Task directions – Everything below from the line with "Figure 11. Input" through the line with "Figure A2. Training" should be copied exactly, and nothing else; leave out the pictures.

*** Opening of Available records ***

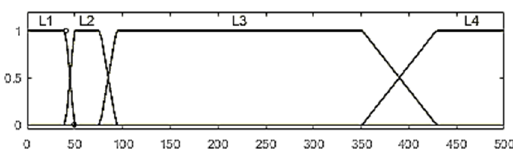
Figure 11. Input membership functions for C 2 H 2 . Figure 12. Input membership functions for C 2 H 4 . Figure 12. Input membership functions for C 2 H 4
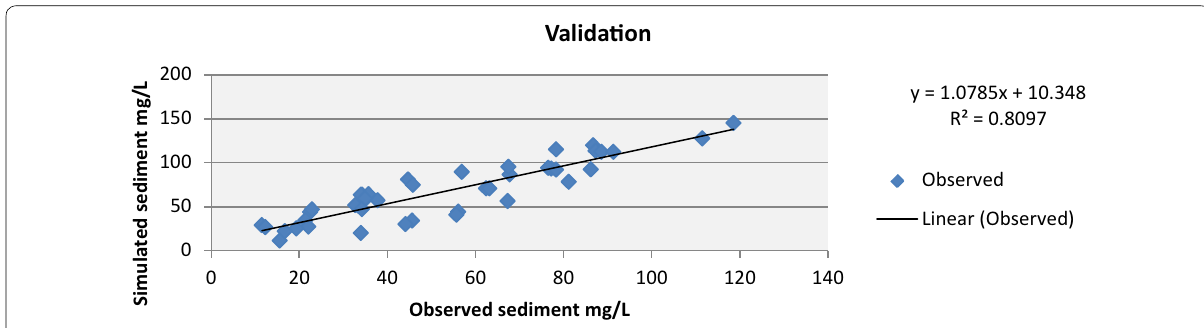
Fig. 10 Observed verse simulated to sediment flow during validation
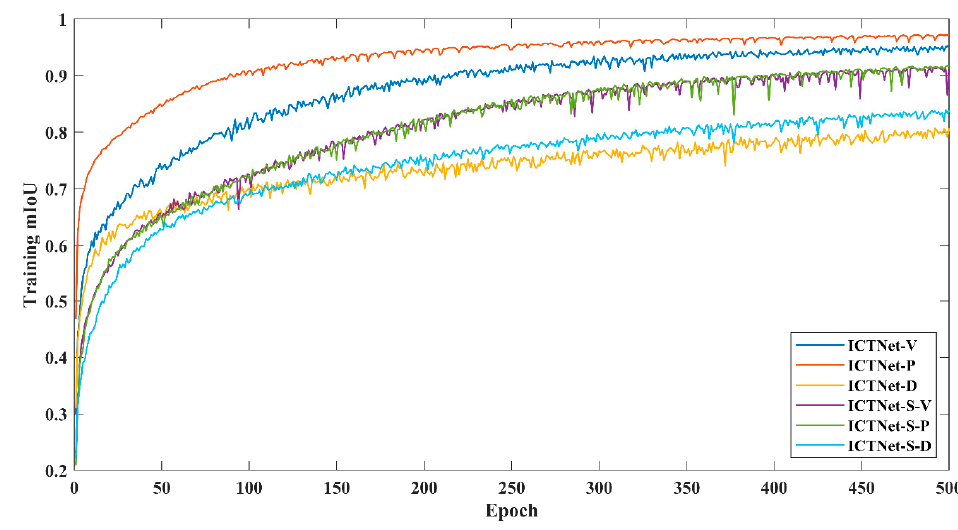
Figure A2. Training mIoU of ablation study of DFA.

*** Close of Available records ***
*** Opening of Available records ***

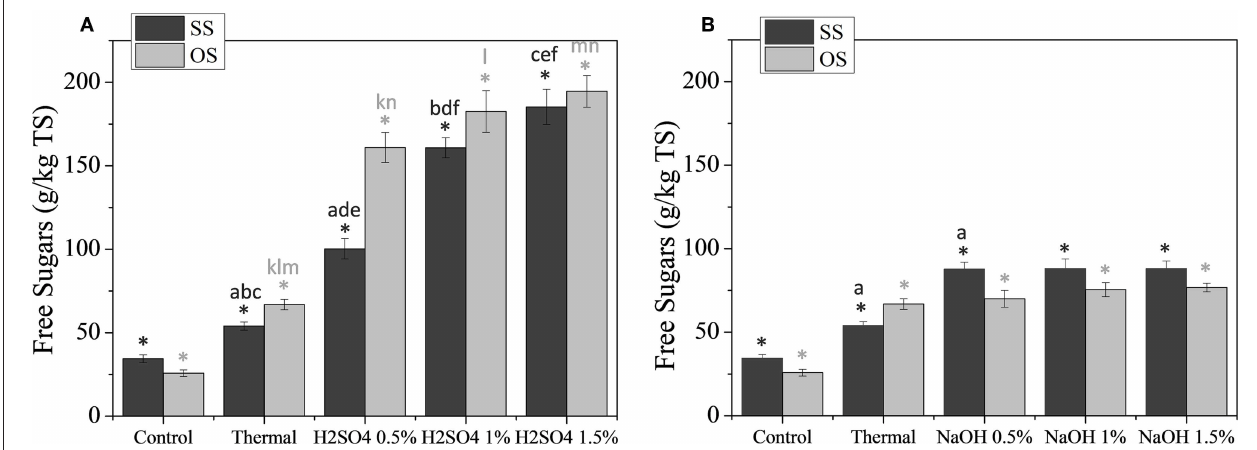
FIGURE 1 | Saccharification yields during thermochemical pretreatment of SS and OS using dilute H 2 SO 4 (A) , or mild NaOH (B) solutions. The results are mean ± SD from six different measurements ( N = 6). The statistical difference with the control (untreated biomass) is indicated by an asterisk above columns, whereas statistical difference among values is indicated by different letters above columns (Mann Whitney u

*** Close of Available records ***

Reply –
Figure 11. Input membership functions for C 2 H 2 . Figure 12. Input membership functions for C 2 H 4 . Figure 12. Input membership functions for C 2 H 4
Fig. 10 Observed verse simulated to sediment flow during validation
Figure A2. Training mIoU of ablation study of DFA.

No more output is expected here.